Wednesday, November 25, 2015

Climate Scientists Unwilling to Reveal Their Motives

A report from the WAPO on the standoff between NOAA and the Congress over emails which might shed light on their motives: Standoff over government climate study provokes national uproar by scientists
A top House lawmaker’s confrontation with government researchers over a groundbreaking climate change study is provoking a national backlash from scientists, who say his campaign represents the most serious threat Congress has posed to scientific freedom.

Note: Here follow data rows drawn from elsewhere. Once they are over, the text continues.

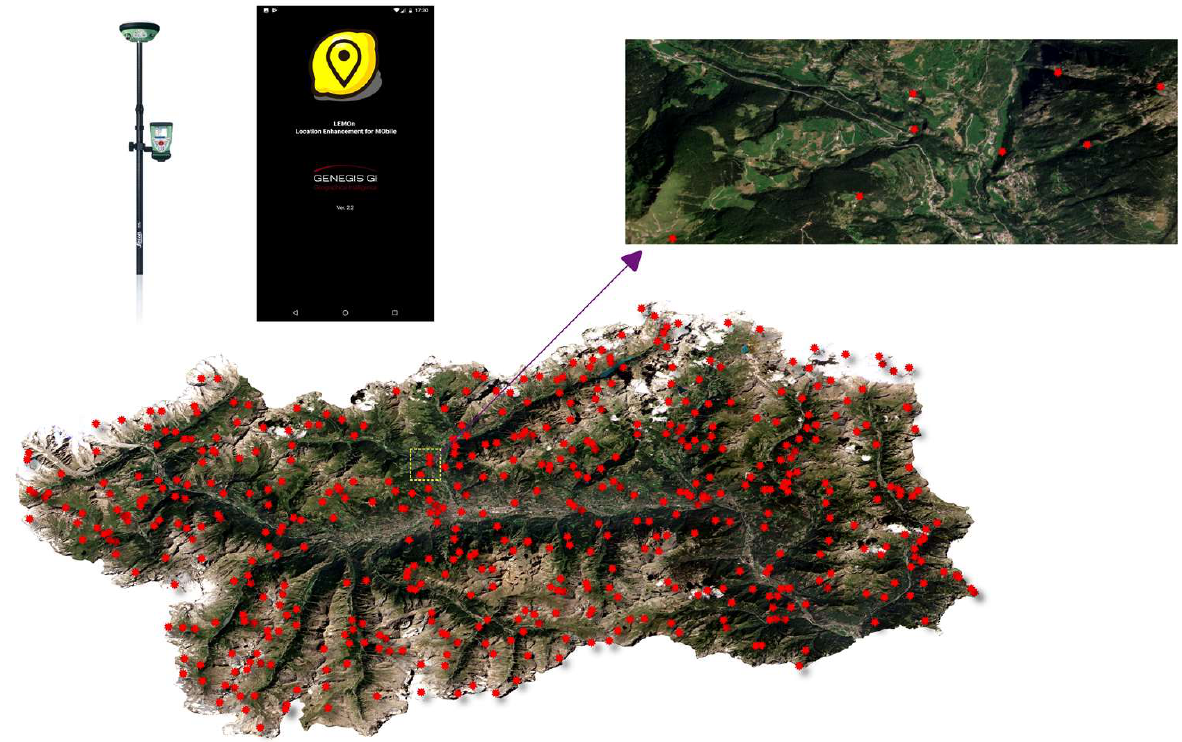
Figure 2. GNSS points detected and adopted a part as training set and another as validation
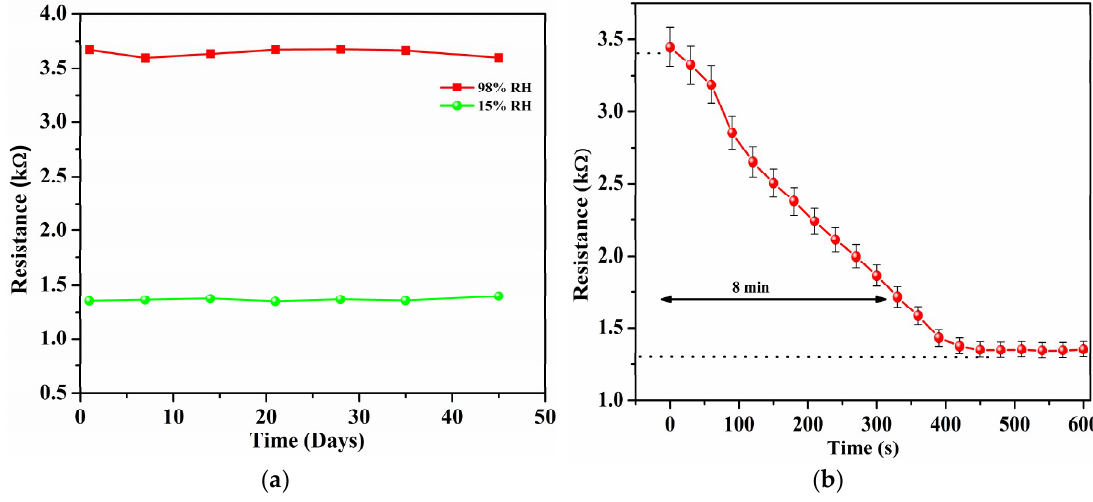
Figure 7. ( a ) Resistance as a function of time for suspended CNTs, indicating device stability, and ( b ) recovery time to 15% RH of the suspended CNTs after exposure to 98% RH for 24 h. Table 1. Comparison of the response and recovery times of different CNT humidity sensors.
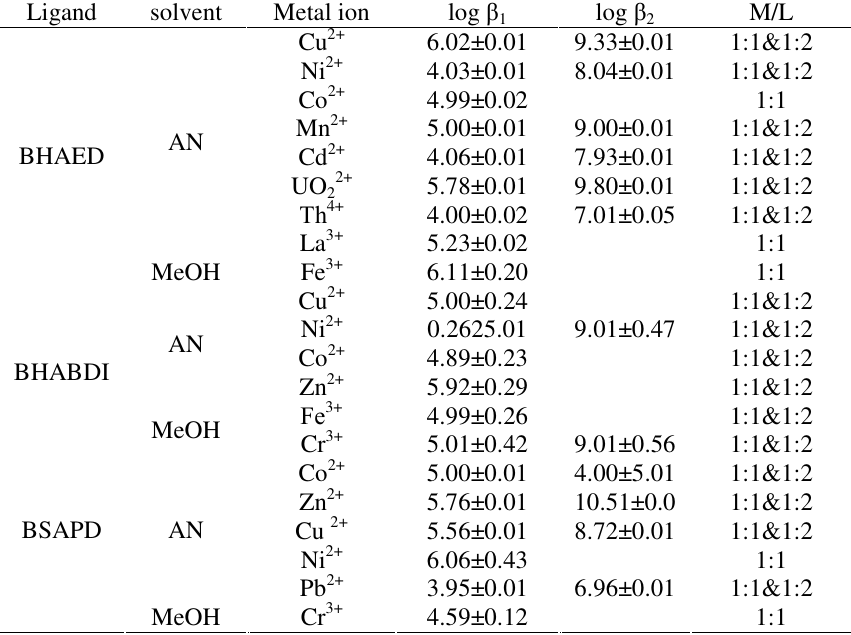
Table 2. The overall stability constants of complexation between some metal ions with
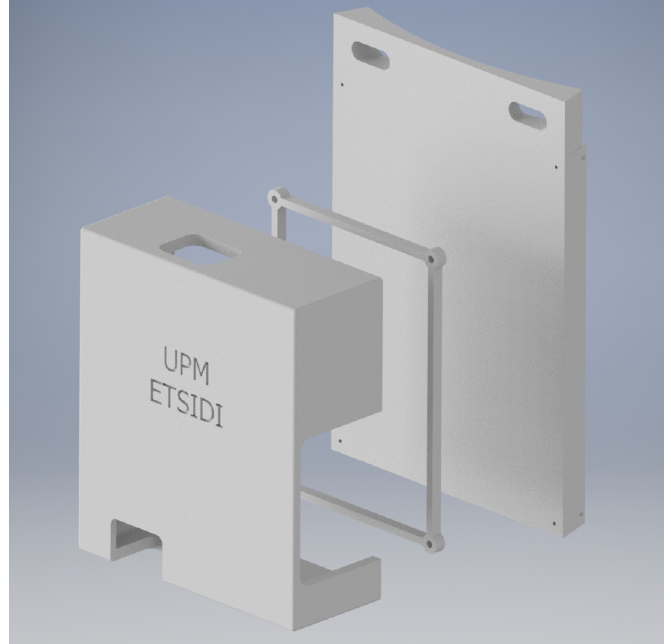
Figure 14. Three-dimensional (3D) printed box for the electronic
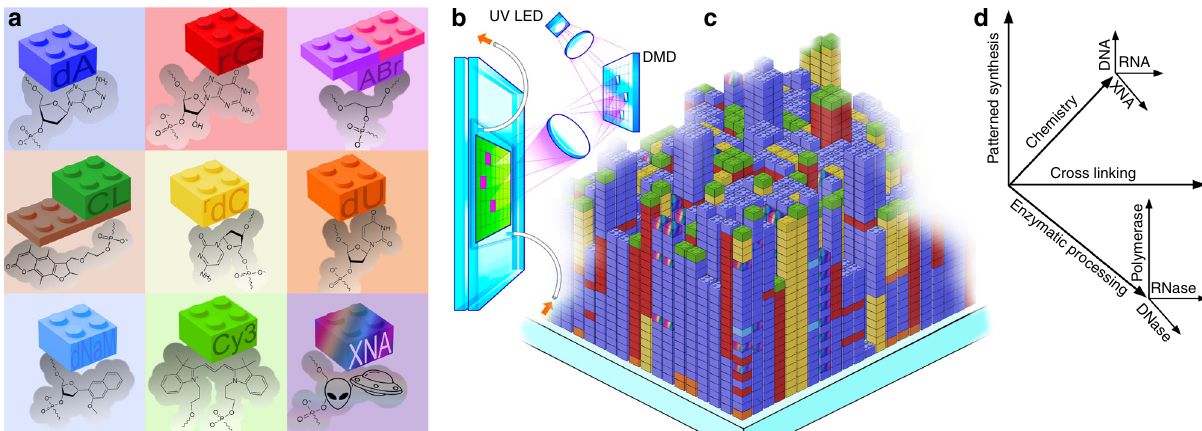
Fig. 1 Building blocks, photolithographic synthesis and orthogonal processing for multi-patterning nucleic acid photolithography. a High-level schematic depiction and molecular detail of representative elements of classes of nucleic acid building blocks available for photolithographic synthesis. These elements include essentially all biogenic nucleic acids (canonical and non-canonical DNA and RNA nucleotides), structural modi fi ers including branching and spacing monomers, fl uorescent and functionalizing modi fi ers, and engineered xenobiotic nucleic acid (XNA) monomers with modi fi ed sugars, bases or backbones. b Massively parallel surface synthesis is performed using maskless photolithography mediated by patterned light from a digital micromirror device to selectively remove the photolabile protecting group present on each monomer. c Surface synthesis results in dense arrays including hundreds of thousands to millions of unique sequences at de fi ned positions. d Multi-level patterning includes multiple orthogonal surface modi fi cations: patterned surface biopolymers synthesis with free choice of monomer chemistry, further modi fi cation with additional photochemistry, and fi nal modi fi cations with a variety of nucleic acid processing enzymes ranging from DNA and RNA polymerases to nucleases such as uracil-DNA glycosylase and RNase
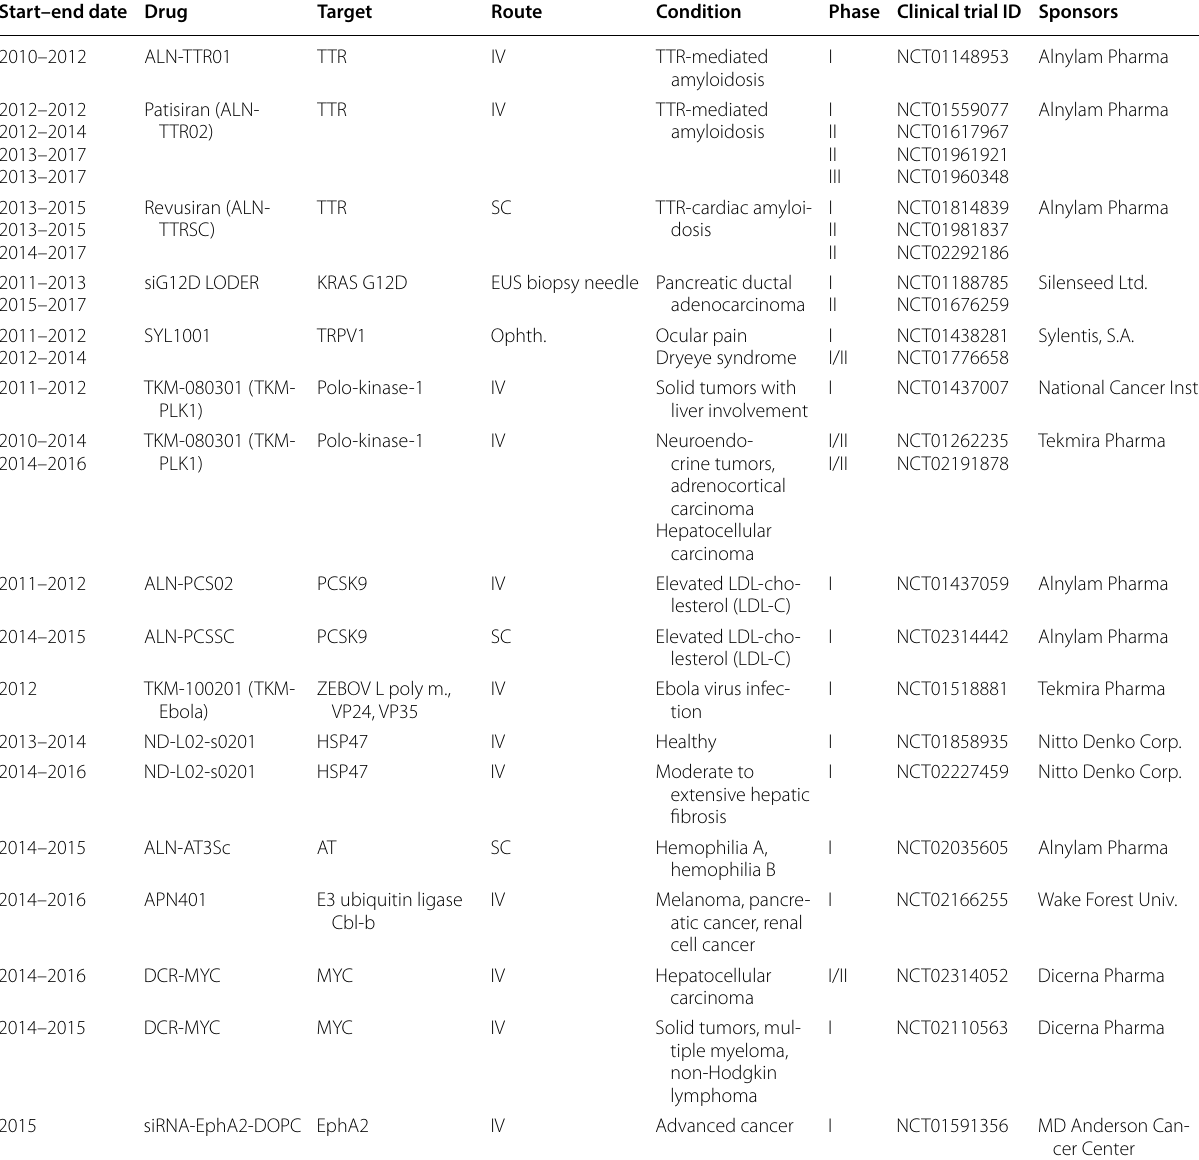
Table 1 siRNA-based therapeutics in clinical trials. Reproduced with permission [23]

Rep. Lamar Smith (R-Tex.), chairman of the House Committee on Science, Space and Technology, has subpoenaed scientists at the National Oceanic and Atmospheric Administration and demanded that they turn over internal e-mails related to their research. Their findings contradicted earlier work showing that global warming had paused, and Smith, a climate change skeptic, has accused them of altering global temperature data and rushing to publish their research in the June issue of the journal Science.
 The study in question, get this, "corrected" global temperature readings for the fact that old sea surface temperature readings were taken with a bucket and a thermometer, which would usually change slightly after collecting the bucket and while the thermometer settled. The adjustment, a few hundredths of a degree centigrade, applied over the right interval, we enough to "bust the pause" in temperature rise in the last 20 years and produce an upward slope, just in time for the upcoming Paris Climate conference. Never mind that the more comprehensive and reliable satellite temperature measurements show no increase in temperature over the same period.


[NOAA chief tells lawmaker: No one will ‘coerce the scientists who work for me’]
No one should have to coerce the scientists for their emails. NOAA has them in giant searchable servers already. Your geeks could produce the relevant emails in a few days; though it might take longer to sort the useful from the useless.
So far, NOAA officials have resisted Smith’s demands, and the showdown has escalated.
The lawmaker has threatened to subpoena Commerce Secretary Penny Pritzker, while scientists have rallied in solidarity with the researchers.

On Tuesday, seven scientific organizations representing hundreds of thousands of scientists sent an unsparing letter to Smith, warning that his efforts are “establishing a practice of inquests” that will have a chilling effect. . .
As a scientist I was twice involved in studies for the Smithsonian where we were specifically told to preserve all of our emails relating to a project because they might become targets of a lawsuit. It's absolutely not unheard of for scientists emails and other papers to be sought for evidence of motive. Just ask Willie Soon.

The fact that the scientists and NOAA are so determined to keep their internal deliberations hidden suggests they have something to hide.